Taruhlah seorang beragama A mendatangi orang beragama B dan berniat menjadikan orang beragama B ini sebagai pemeluk agama A. Intensi A itu sendiri sudah memalukan, kalau tidak menjijikkan, tetapi lebih memalukan lagi jika dalam upaya proselitisme itu dipakai uang dan A berhasil mengubah B menjadi penganut agama A. Siapa yang memalukan dan menjijikkan? Ya si B dong! Kenapa? Karena dia menjual integritas keyakinannya.

Beberapa waktu lalu saya ulas soal kingdom of conscience yang semestinya menjadi ranah kehidupan umat beriman. Akan tetapi, mesti diakui bahwa conscience itu secara praktis bisa diperjualbelikan dan jika conscience diperjualbelikan, yang menjijikkan bukanlah pembeli conscience, melainkan penjualnya. Kelemahan tak perlu diletakkan pada pembeli conscience, karena roh jahat senantiasa menempuh segala upaya entah halal entah haram untuk mendapatkan apa yang diinginkannya. Artinya, kalau mesti menyumbang 60 milyar plus 20 milyar pun dia okeh-okeh ajah, namanya juga program okeh ngoceh, yang penting kan ngocehnya, membangun kan urusan tukang bangunan, hahaha…
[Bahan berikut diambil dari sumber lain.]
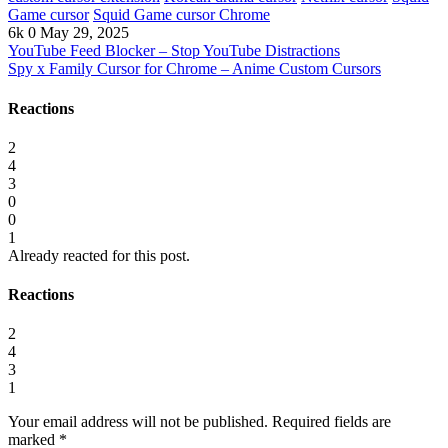
Game cursor
Squid Game cursor Chrome
6k
0
May 29, 2025
YouTube Feed Blocker – Stop YouTube Distractions
Spy x Family Cursor for Chrome – Anime Custom Cursors
Reactions
2
4
3
0
0
1
Already reacted for this post.
Reactions
2
4
3
1
Your email address will not be published.
Required fields are
marked
*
Kelemahan ada pada pihak yang menjual consciencenya untuk 60 plus 20 milyar itu. Apakah ini soal pilgub DKI? Bukan itu saja, melainkan juga soal bagaimana orang merawat consciencenya. 100 milyar bisa membeli apa saja bisa dihitung secara matematis, tergantung price listnya. Orang bisa mengatakan 100 milyar lebih berdaya daripada undian berhadiah 1 juta. Orang tentu bisa menghitung bahwa investasi 800 trilyun jauh lebih besar daripada 80 trilyun. Martabat conscience sejati tak pernah bisa dijual dengan angka-angka itu atau barang-barang lain yang setara dengannya. Duit memiliki kekuatan atas orang yang consciencenya lemah, yang menjualnya kepada penawar tertinggi.
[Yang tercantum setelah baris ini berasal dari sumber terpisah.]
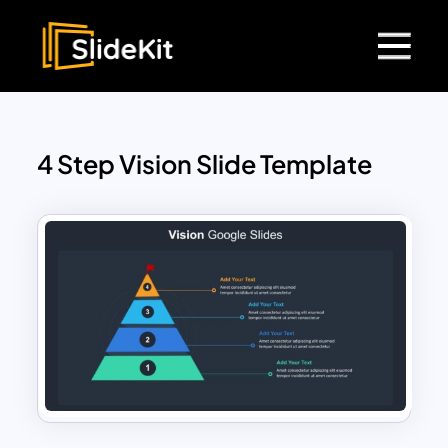
4 Step Vision Slide Template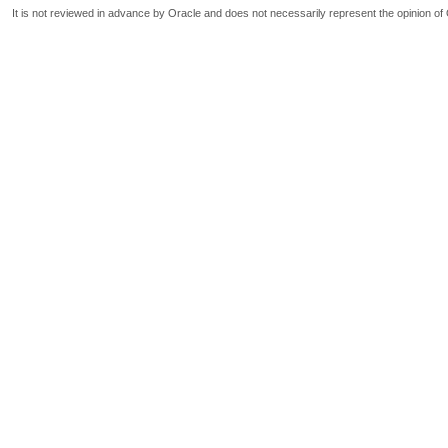
It is not reviewed in advance by Oracle and does not necessarily represent the opinion of 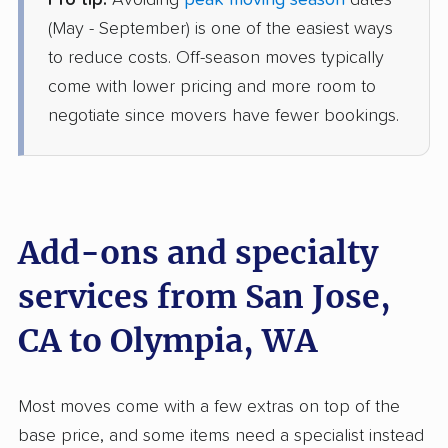
Pro tip:
Avoiding
peak moving season
dates
American Van Lines
Professional
›
Millbrae, CA
(May - September) is one of the easiest ways
Fort Lewis, WA
to reduce costs. Off-season moves typically
1 Bedroom (large)
Jun 03, 2026
come with lower pricing and more room to
negotiate since movers have fewer bookings.
$3,994
Get a Quote
North American Van Lines
Professional
›
Diablo Grande, CA
Kent, WA
Add-ons and specialty
3 Bedrooms
May 25, 2026
services from San Jose,
CA to Olympia, WA
$6,815
Get a Quote
AB Moving
Most moves come with a few extras on top of the
Professional
›
San Jose, CA
base price, and some items need a specialist instead
Normandy Park, WA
Sayang beribu sayang, tindakan menjual conscience memang biasanya terjadi kalau orang mencari jalan pintas. Ia mengira bisa membeli kebebasan sebagaimana bisa menjual conscience. Pokoknya asal cepat dapat anu atau inu, asal sakitnya cepat berlalu, asal penderitaannya tidak lama-lama, asal menunggunya tak perlu kesabaran, asal semuanya lancar, asal tak berkonfrontasi dengan ketakutan untuk berubah, dan seterusnya.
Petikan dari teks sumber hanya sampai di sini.